→ **TO DO**
An exact copy of the data is required. No picture may appear in it.

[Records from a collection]
——
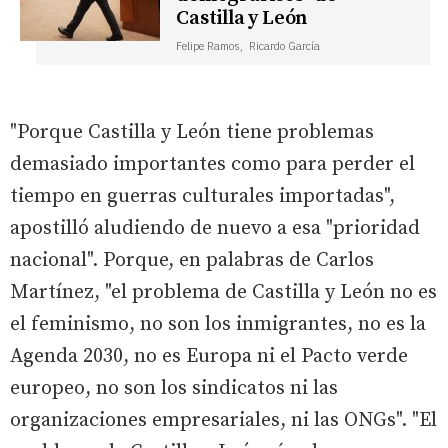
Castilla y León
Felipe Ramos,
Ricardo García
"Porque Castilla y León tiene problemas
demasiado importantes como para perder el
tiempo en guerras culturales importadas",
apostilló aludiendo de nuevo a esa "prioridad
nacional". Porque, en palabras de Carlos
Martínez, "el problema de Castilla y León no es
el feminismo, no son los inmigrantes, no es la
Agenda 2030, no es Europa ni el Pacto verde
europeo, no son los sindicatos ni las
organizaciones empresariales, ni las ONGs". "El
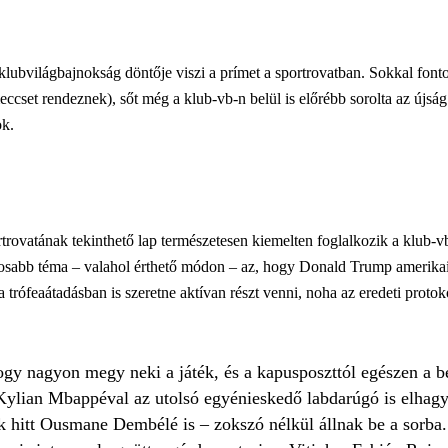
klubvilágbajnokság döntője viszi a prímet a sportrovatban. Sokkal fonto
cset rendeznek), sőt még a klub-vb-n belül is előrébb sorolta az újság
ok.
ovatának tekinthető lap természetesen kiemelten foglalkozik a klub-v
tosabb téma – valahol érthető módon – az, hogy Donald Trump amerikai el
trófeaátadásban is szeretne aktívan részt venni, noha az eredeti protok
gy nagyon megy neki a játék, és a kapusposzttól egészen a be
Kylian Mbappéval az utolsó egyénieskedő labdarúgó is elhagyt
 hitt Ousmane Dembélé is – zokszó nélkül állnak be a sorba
——
→ **THE ANSWER**
Castilla y León
Felipe Ramos,
Ricardo García
"Porque Castilla y León tiene problemas
demasiado importantes como para perder el
tiempo en guerras culturales importadas",
apostilló aludiendo de nuevo a esa "prioridad
nacional". Porque, en palabras de Carlos
Martínez, "el problema de Castilla y León no es
el feminismo, no son los inmigrantes, no es la
Agenda 2030, no es Europa ni el Pacto verde
europeo, no son los sindicatos ni las
organizaciones empresariales, ni las ONGs". "El
klubvilágbajnokság döntője viszi a prímet a sportrovatban. Sokkal fonto
cset rendeznek), sőt még a klub-vb-n belül is előrébb sorolta az újság
ok.
ovatának tekinthető lap természetesen kiemelten foglalkozik a klub-v
tosabb téma – valahol érthető módon – az, hogy Donald Trump amerikai el
trófeaátadásban is szeretne aktívan részt venni, noha az eredeti protok
gy nagyon megy neki a játék, és a kapusposzttól egészen a be
Kylian Mbappéval az utolsó egyénieskedő labdarúgó is elhagyt
 hitt Ousmane Dembélé is – zokszó nélkül állnak be a sorba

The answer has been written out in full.